The tentative plan is for a pawn odds match similar to the first Ehlvest match, but with a longer time control and increment (one hour + 30"). However, if the upcoming Ehlvest match proves to be close, we will attempt to find sponsorship for a match of that type instead.
I honestly think he is the most interesting out of the bunch you listed on a previous thread.
After Rybka has won the match don't forget to interview him about chess today and Rybka c/p Deep Blue etc - it makes an interesting read.
A request: please, no pawn odds, may be better, if Rybka lost to
GM Ehlvest, less time to the GM and/or a book. If Rybka wins,
no 3 moves book and more time for GM Benjamin or less time to Rybka.
> please, no pawn odds
I agree. To me pawn odds is not chess, it's just a variation in where one side has a pawn missing. It's like if they played chess 960... Or worse.
At least some positions are legal:
1. Nf3 Nc6 2. Ng5 Nb8 3. Nxh7 Nc6 4. Ng5 Nb8 5. Nf3 Nc6 6. Ng1 Nb8
But does that look like chess to you?
Could you give Joel a big reward for every game he draws / wins but play him at normal chess?
1. e4 e5 2. Nf3 Bc5 3. Nxe5 d6 4. Nf3 Nf6 5. Bc4 O-O
That looks a lot more like chess to me, I say let Rybka choose what pawn to give up and how (I already explained how long time ago and went unnoticed).
Or you can even make an opening book in where in all lines Rybka sacrifices a pawn or two, then that's still handicap and is still chess.
As for choosing gambits instead, obviously we can't use normal gambits, because then it wouldn't be a handicap. We could devise clearly unsound gambits, but the result would not necessarily be better than just removing a pawn, I think.
Please feel free to restate your old idea, I don't recall it.

--- INFORMATION SHOWN ---
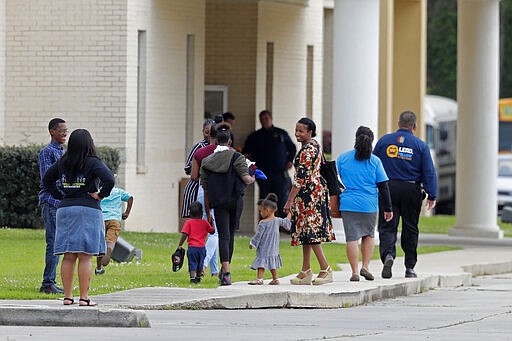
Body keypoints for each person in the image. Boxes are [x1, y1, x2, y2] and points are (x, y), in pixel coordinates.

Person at [42, 129, 115, 306]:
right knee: (85, 256)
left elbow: (47, 179)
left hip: (65, 209)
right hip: (87, 210)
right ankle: (84, 298)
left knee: (68, 256)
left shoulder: (63, 162)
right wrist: (100, 195)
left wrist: (60, 195)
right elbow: (109, 180)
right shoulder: (93, 162)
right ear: (89, 143)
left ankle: (68, 297)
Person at [373, 111, 437, 279]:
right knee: (410, 227)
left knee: (387, 225)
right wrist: (432, 194)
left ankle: (388, 255)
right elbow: (429, 171)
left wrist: (373, 186)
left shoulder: (384, 141)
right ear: (414, 126)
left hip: (388, 188)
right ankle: (410, 267)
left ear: (398, 123)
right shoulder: (420, 145)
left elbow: (373, 164)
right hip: (411, 190)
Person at [336, 126, 393, 282]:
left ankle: (354, 272)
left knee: (351, 238)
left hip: (348, 203)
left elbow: (335, 180)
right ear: (372, 141)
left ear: (356, 139)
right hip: (369, 205)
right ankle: (365, 266)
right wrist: (388, 208)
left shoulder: (343, 158)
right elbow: (383, 186)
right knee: (368, 235)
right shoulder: (375, 161)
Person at [200, 128, 255, 286]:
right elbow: (245, 178)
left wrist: (208, 210)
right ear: (230, 142)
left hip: (218, 202)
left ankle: (226, 272)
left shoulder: (207, 161)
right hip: (235, 200)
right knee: (230, 235)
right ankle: (225, 272)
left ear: (216, 141)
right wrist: (253, 176)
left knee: (222, 236)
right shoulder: (237, 157)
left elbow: (206, 188)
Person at [284, 117, 335, 285]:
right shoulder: (312, 145)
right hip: (308, 195)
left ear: (310, 132)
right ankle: (306, 271)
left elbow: (300, 179)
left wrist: (289, 201)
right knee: (305, 233)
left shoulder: (308, 150)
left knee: (311, 233)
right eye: (296, 130)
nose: (297, 133)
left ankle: (326, 269)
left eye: (301, 131)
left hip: (310, 197)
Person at [243, 110, 296, 217]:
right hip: (263, 174)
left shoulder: (281, 133)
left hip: (280, 173)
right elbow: (246, 154)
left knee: (281, 199)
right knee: (265, 200)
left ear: (271, 119)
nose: (264, 121)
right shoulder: (255, 136)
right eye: (262, 119)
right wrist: (253, 168)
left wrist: (290, 161)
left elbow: (292, 148)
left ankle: (282, 224)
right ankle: (266, 222)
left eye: (266, 118)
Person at [38, 117, 68, 294]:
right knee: (53, 242)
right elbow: (47, 179)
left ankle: (51, 281)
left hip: (62, 203)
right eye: (61, 130)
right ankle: (47, 284)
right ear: (52, 131)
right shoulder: (47, 152)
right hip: (51, 202)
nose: (65, 133)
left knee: (60, 243)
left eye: (66, 131)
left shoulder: (63, 153)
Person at [191, 123, 221, 277]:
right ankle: (202, 263)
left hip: (202, 192)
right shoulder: (225, 152)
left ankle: (214, 271)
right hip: (218, 194)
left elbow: (194, 176)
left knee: (207, 229)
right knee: (214, 232)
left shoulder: (200, 152)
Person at [248, 193, 291, 285]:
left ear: (266, 210)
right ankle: (275, 279)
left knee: (261, 262)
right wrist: (290, 213)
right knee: (272, 263)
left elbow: (258, 235)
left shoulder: (262, 223)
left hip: (264, 247)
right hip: (274, 248)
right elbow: (287, 224)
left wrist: (252, 243)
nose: (260, 213)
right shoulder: (278, 220)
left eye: (261, 211)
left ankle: (259, 279)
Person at [94, 178, 134, 275]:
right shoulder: (117, 191)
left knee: (100, 245)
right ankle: (109, 250)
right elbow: (130, 198)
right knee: (110, 241)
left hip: (101, 219)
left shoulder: (99, 192)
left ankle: (99, 268)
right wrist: (127, 212)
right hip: (114, 220)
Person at [181, 119, 215, 218]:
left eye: (211, 132)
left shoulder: (218, 147)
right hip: (196, 188)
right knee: (195, 219)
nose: (208, 135)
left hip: (210, 187)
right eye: (206, 132)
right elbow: (187, 168)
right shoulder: (199, 147)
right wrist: (197, 165)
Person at [177, 201, 215, 284]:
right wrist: (212, 223)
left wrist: (180, 245)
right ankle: (198, 277)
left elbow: (184, 234)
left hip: (192, 248)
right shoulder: (205, 223)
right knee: (200, 263)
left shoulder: (188, 223)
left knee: (192, 263)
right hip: (201, 248)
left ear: (190, 214)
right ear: (201, 213)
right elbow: (212, 231)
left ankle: (192, 278)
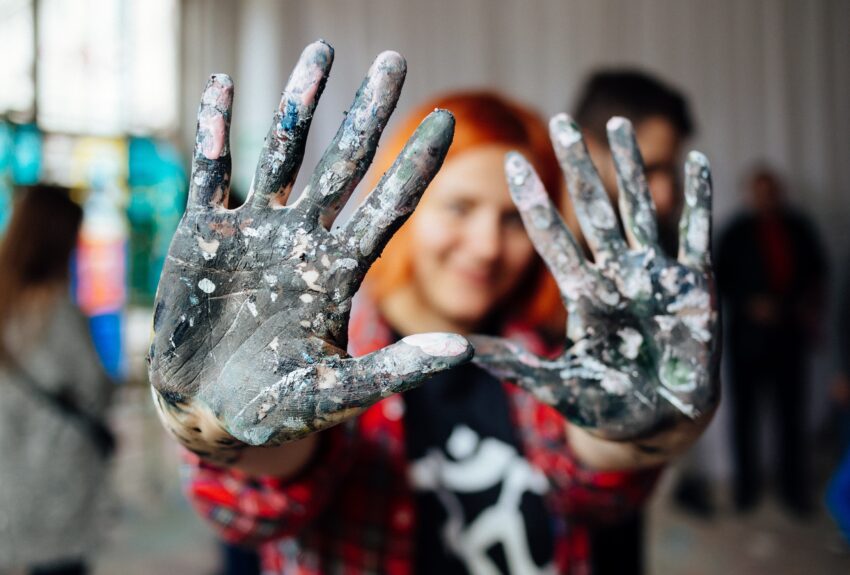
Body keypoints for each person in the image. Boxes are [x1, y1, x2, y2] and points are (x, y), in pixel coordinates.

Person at [148, 41, 717, 574]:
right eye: (460, 207)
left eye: (513, 219)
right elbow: (267, 501)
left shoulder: (542, 357)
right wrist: (218, 431)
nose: (487, 246)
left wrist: (638, 436)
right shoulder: (327, 356)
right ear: (403, 205)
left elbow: (586, 480)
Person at [569, 68, 698, 573]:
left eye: (673, 171)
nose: (664, 195)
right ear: (585, 148)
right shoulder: (509, 260)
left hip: (621, 494)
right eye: (649, 168)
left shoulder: (655, 256)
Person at [0, 185, 114, 575]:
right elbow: (94, 388)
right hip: (56, 481)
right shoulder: (56, 310)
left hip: (10, 476)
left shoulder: (6, 302)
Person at [717, 166, 827, 516]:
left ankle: (794, 489)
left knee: (791, 417)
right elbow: (717, 279)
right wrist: (751, 304)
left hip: (789, 336)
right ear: (750, 194)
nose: (766, 198)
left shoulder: (799, 228)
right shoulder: (735, 232)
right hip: (747, 339)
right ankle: (746, 489)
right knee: (745, 417)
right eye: (759, 191)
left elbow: (818, 272)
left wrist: (803, 307)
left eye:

--- TASK INSTRUCTIONS ---
1 – Answer these from the Rybka match discussion:
(a) What time control and increment are planned for the tentative pawn odds match?
(b) If Rybka wins, which grandmaster does one poster suggest should get more time?
(c) Why can't normal gambits be used in place of pawn odds?
2 – Extend the Rybka match discussion past its final post.
The listing has no connection to the Rybka match discussion.

--- RESULTS OF THE TASKS ---
1 –
(a) One hour + 30".
(b) GM Benjamin.
(c) Because then it wouldn't be a handicap.

2 –
>> As for choosing gambits instead, obviously we can't use normal gambits, because then it wouldn't be a handicap. We could devise clearly unsound gambits, but the result would not necessarily be better than just removing a pawn, I think.
The "better" result is psychological for all the persons (me included) that don't like pawn handicaps, and I don't because the starting position is not a legal chess one (Or reaching it requires cooperation from both players). So reaching a position with pawn handicap from the starting position would be the solution (For all the persons that dislike piece handicaps for this reason).
>> Please feel free to restate your old idea, I don't recall it.
The idea was about "evaluation handicap", that is, we don't base the handicap on the material on the board, but on Rybka's evaluation. Let's say we want a -1.0 handicap, then Rybka would play bad moves on purpose until her score is -1.0 or higher, then she would play the strongest moves possible for the rest of the game (A book that already does this would be better).
This was a solution at a time in where 78% of the people wanted standard chess ( http://rybkaforum.net/cgi-bin/rybkaforum/topic_show.pl?pid=7316 ), but that would lead to Rybka crushing every time or to Rybka being weak for all the games, so my solution addressed those problems (If other ideas don't work).
More generally, I think most people would be far less impressed with Rybka winning from this position (or any similar opening position which she evaluates similarly) than from a victory in which she starts every game a pawn down.
A slightly larger handicap would be to have Rybka open every game with 1...Nc6 and 2...Nb8, in effect a three move handicap. I would like to see a match tried with this handicap at some point, though there wasn't much support for it when we took a poll. This would appear to be in line with your idea.
I suppose we could create a book in which every game starts with a pawn blunder, like 1 e4 b5 2 Bxb5 or 1e4 f5 2exf5 etc., but I'm not sure that most people would find this more appealing than simply removing a pawn (although clearly you would). Also, I find the idea of requiring the GM to open a certain way, even with a good move like 1e4, to be unattractive; what if he never opens 1e4 normally, his chances might be less than another GM who does.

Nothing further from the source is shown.